On June 12, 2013, an agent of the FCC’s San Juan Office of the Enforcement Bureau used direction finding techniques to determine that the interference, which was transmitting on 712.5 MHz, originated from the CFCU building at 193-195 O’Neill Street, San Juan, Puerto Rico. After further testing, the FCC agent determined that the particular source of the transmission was the interior lighting on the highest ceiling in the building (fifteen light fixtures about 40 feet above the floor).
The following day, the FCC agent informed the CFCU’s operations manager about the interference and directed the CFCU to cease operation of the lighting fixtures, pending resolution of the interference. The agent reiterated the warning in an email to the CFCU over a week later on June 24, 2013. On June 25, 2013, after receiving renewed complaints, the agent conducted another site visit and again observed interfering transmissions from the CFCU building.
On June 28, 2013, the CFCU acknowledged receipt of the email warning and indicated it would turn off the interfering light fixtures the next day. Because the FCC’s rules require that an operator of an incidental radiator cease operating the device upon notification by an FCC representative that the device is causing harmful interference (47 C.F.R. 15.5(c)) and the CFCU failed to do so after both the oral and written warning, the FCC issued a citation.
Pursuant to the citation, any further use of the lighting fixtures causing harmful interference would subject the CFCU to potential civil penalties, including seizure of the equipment and monetary fines up to $112,500. This decision serves as a reminder that one does not have to be an FCC licensee to be subject to FCC jurisdiction and that failure to pay attention to communications received from the FCC could lead to substantial penalties.

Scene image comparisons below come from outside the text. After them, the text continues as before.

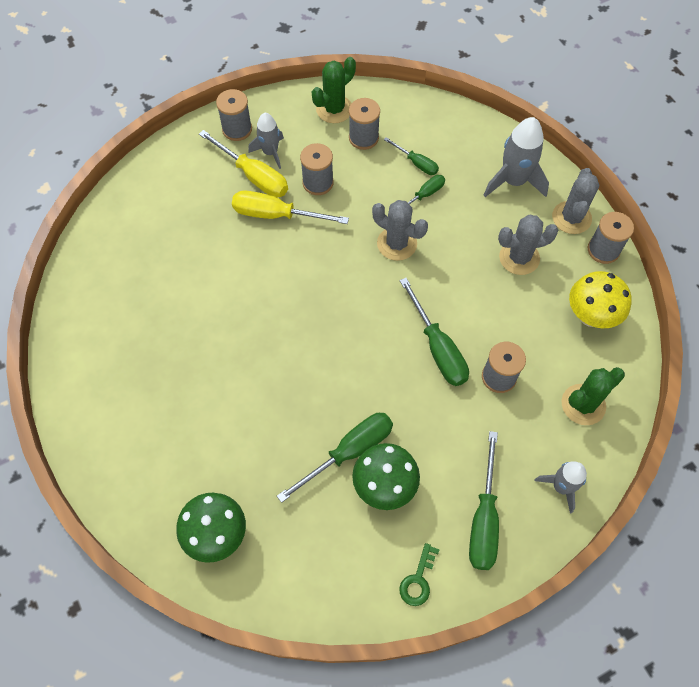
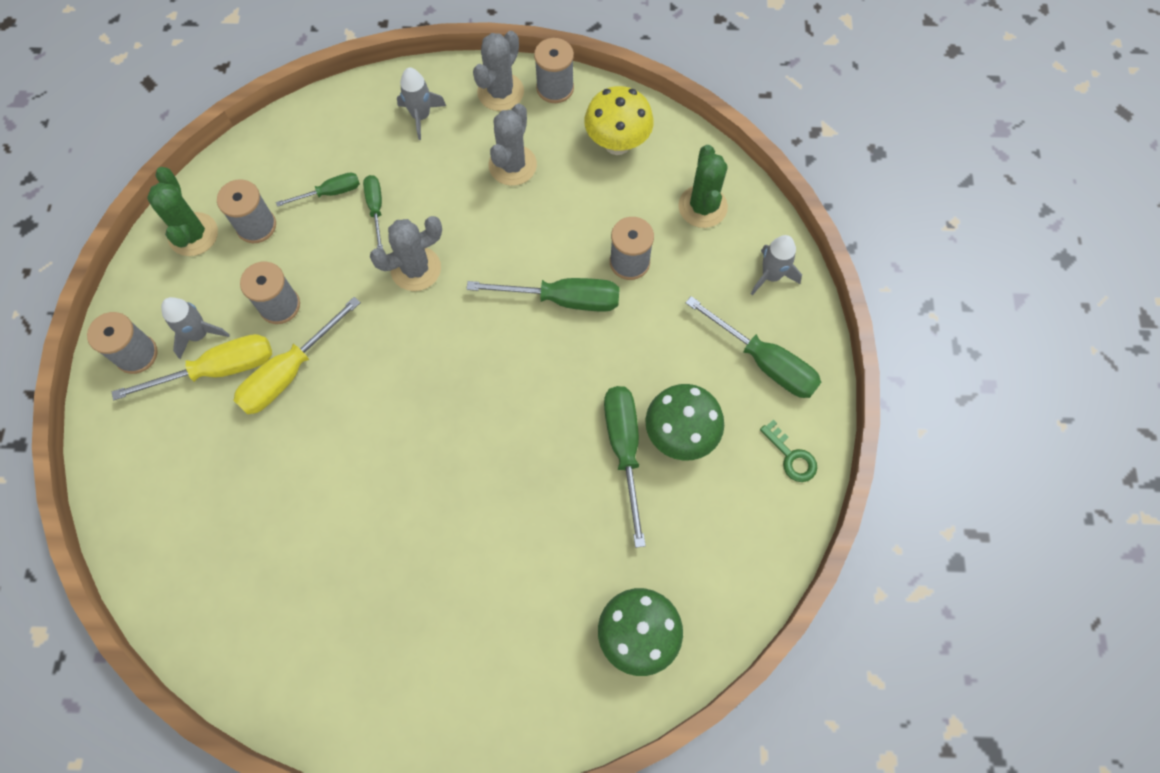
camera: 60 degrees left, 5 degrees up
grey rocket [484,117,549,197] -> grey rocket [397,68,446,140], size x0.63
grey cactus [552,168,599,234] -> grey cactus turned 75 degrees clockwise [473,31,524,111]

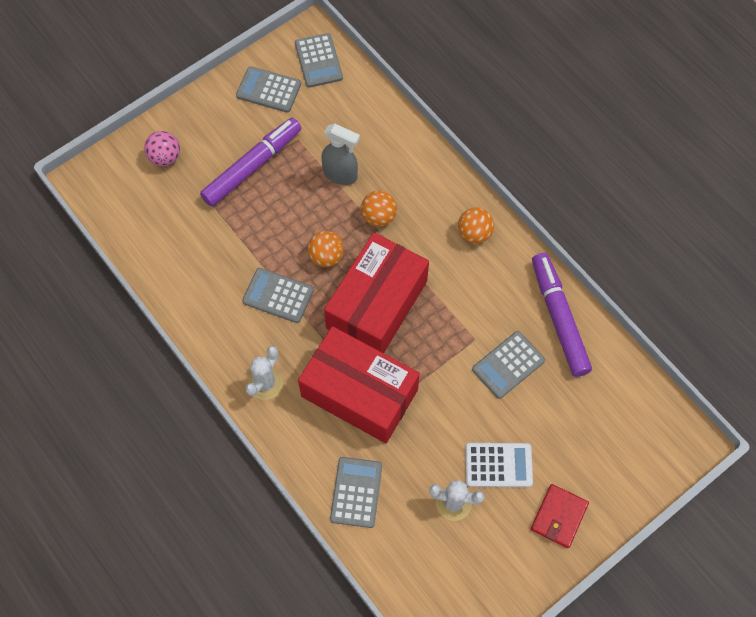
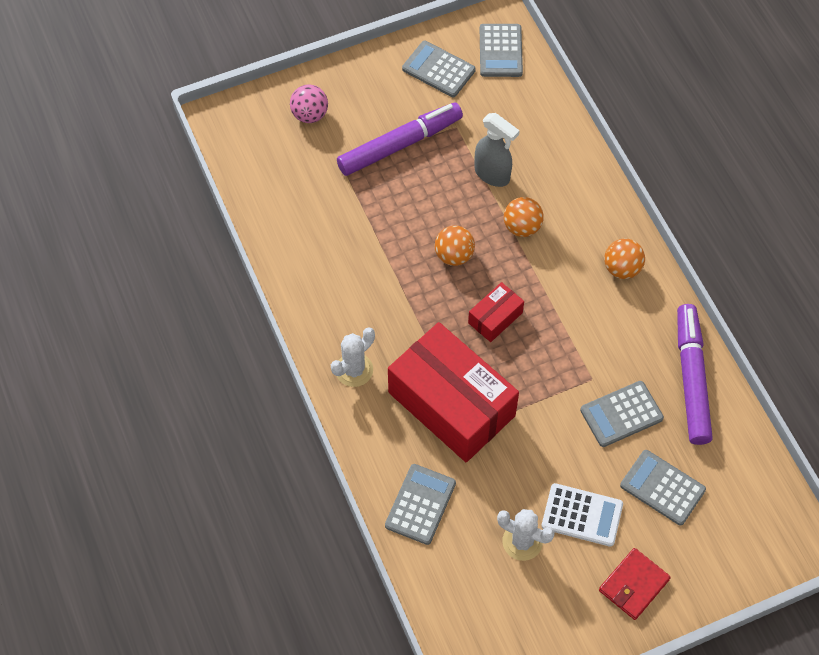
camera: 15 degrees right, 5 degrees down
grey calculator [242,268,314,323] -> grey calculator moved to [620,450,706,525]
red box [324,232,429,353] -> red box [468,282,524,342], size x0.45

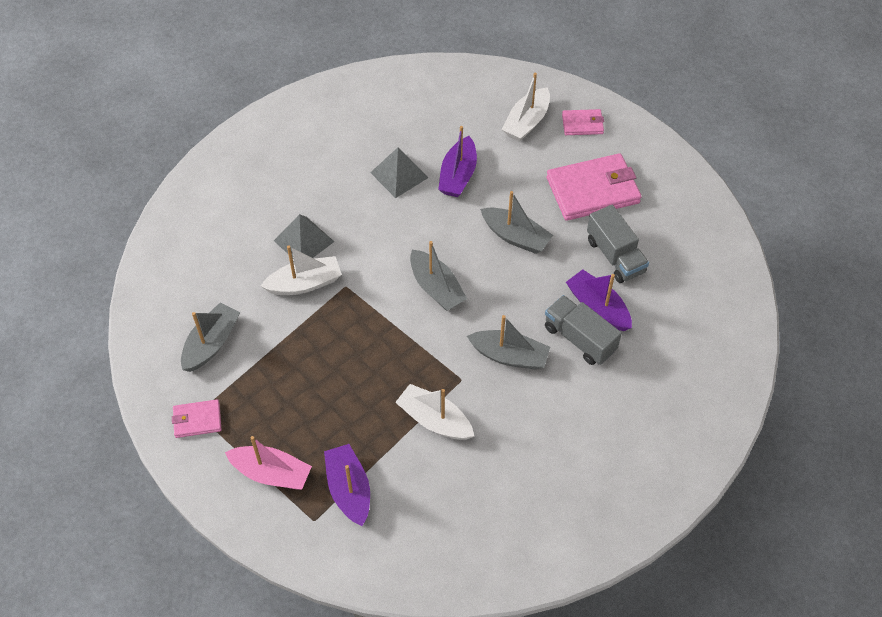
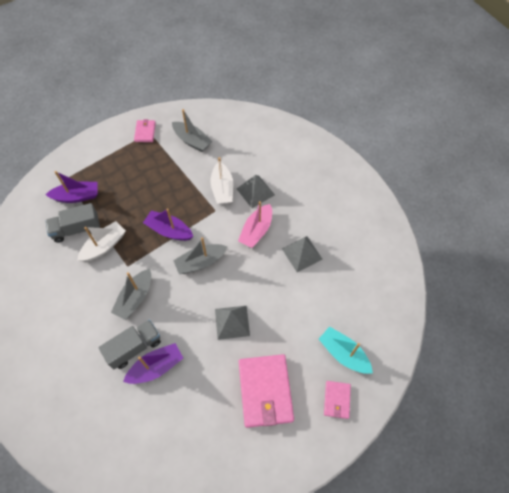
camera: 100 degrees right, 5 degrees up
pink boat [225,436,312,490] -> pink boat moved to [238,201,272,248]
purple boat [438,126,477,197] -> purple boat moved to [143,209,193,241]
grey boat [480,191,553,254] -> grey pyramid [215,306,250,340]
white boat [502,73,550,142] -> turquoise boat [319,326,373,374]
grey truck [587,205,649,283] -> grey truck moved to [45,203,100,243]

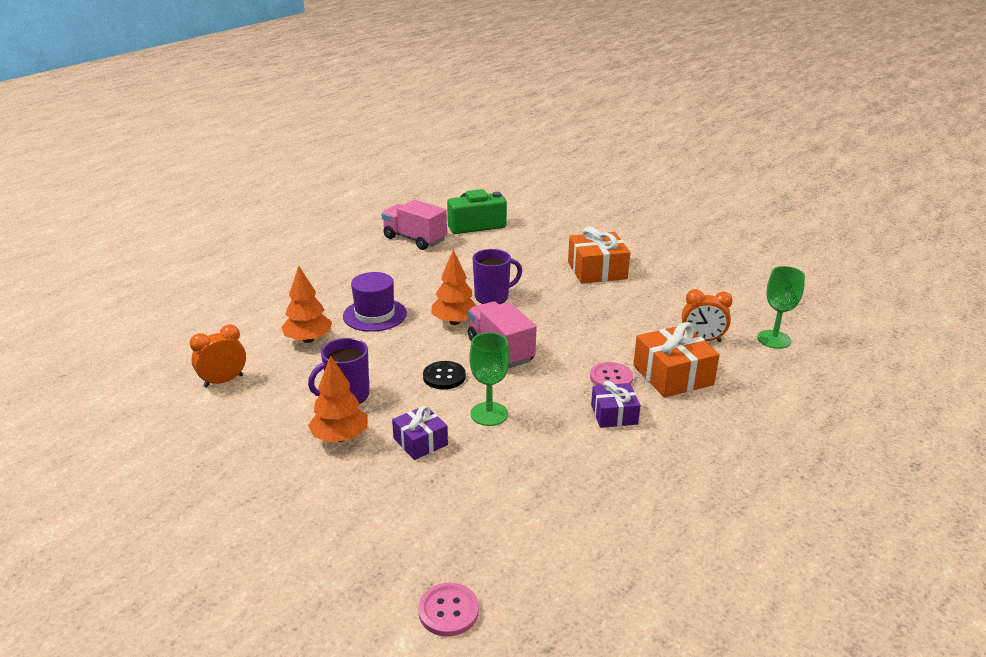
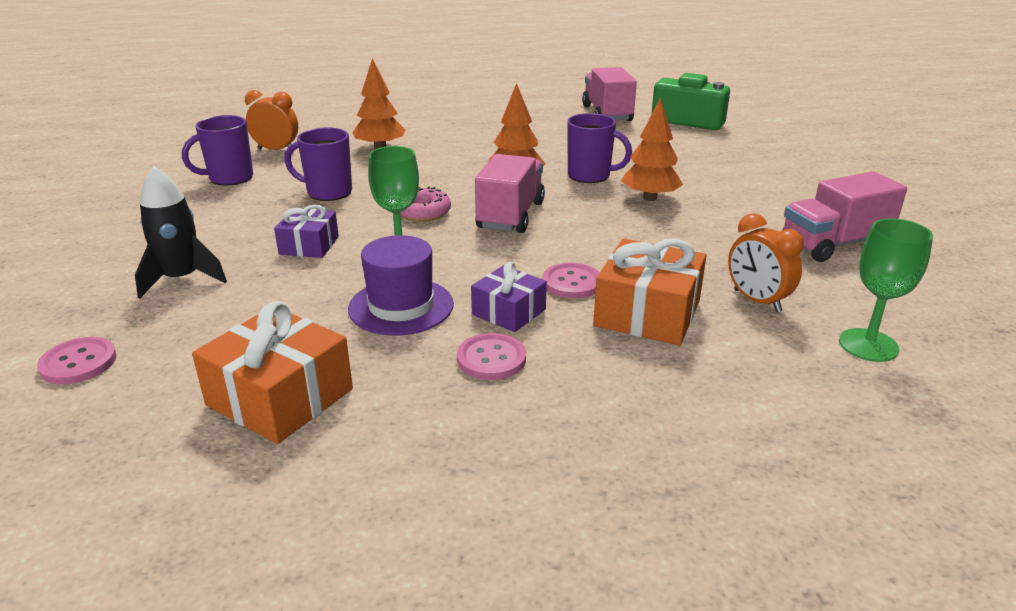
camera: 45 degrees right, 0 degrees up
orange tree [308,355,367,443] -> orange tree moved to [621,97,683,201]
purple hat [343,272,407,332] -> purple hat moved to [348,235,454,336]
black button [423,361,466,389] -> pink donut [400,186,451,222]
orange gift [568,227,630,283] -> orange gift moved to [192,301,353,444]
none -> black rocket [135,166,227,299]
none -> purple mug [182,115,253,186]
none -> pink button [457,333,526,380]
none -> pink truck [783,171,907,262]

The Sins of the Prior Licensee Can Visit Themselves Upon the Successor
On July 29, 2013, the FCC released an order adopting a Consent Decree between the FCC’s Enforcement Bureau and a Texas licensee. In 2010, the licensee purchased two radio stations in El Paso. Prior to the consummation of the purchase transaction, the FCC had initiated an investigation into whether the prior licensee had violated the sponsorship ID laws by failing to identify the sponsor or the product of an advertisement (47 C.F.R. § 73.1212(f) and 47 U.S.C. § 317(a)(1)). The complaints alleged that the advertisement was for cigarettes and that the prior licensee intentionally circumvented the FCC’s sponsorship ID requirements in order to avoid violating the laws prohibiting the broadcast of cigarette advertisements (47 C.F.R. § 73.4055 and 15 U.S.C. § 1335).
Subsequent to the purchase of the stations, the prior licensee was no longer an FCC licensee, and the complaints and potential violations were “inherited” by the new station licensee. The new licensee resolved the investigation by executing a Consent Decree with the Enforcement Bureau.
Under the Consent Decree, the new licensee agreed to remit a voluntary contribution of $15,000 to the U.S. Treasury and to adopt a compliance plan, which would include developing and distributing a compliance manual, establishing and implementing a compliance training program, and filing related annual reports with the FCC.
While here the “son” appeared to have been aware of the “sins of the father” and actually agreed to accept liability for those potential violations, this case provides a reminder to a prospective buyer of a licensed station to conduct a thorough due diligence of the FCC licenses prior to purchase and to ensure that the purchase agreement properly addresses the seller’s liability for its prior actions as a licensee.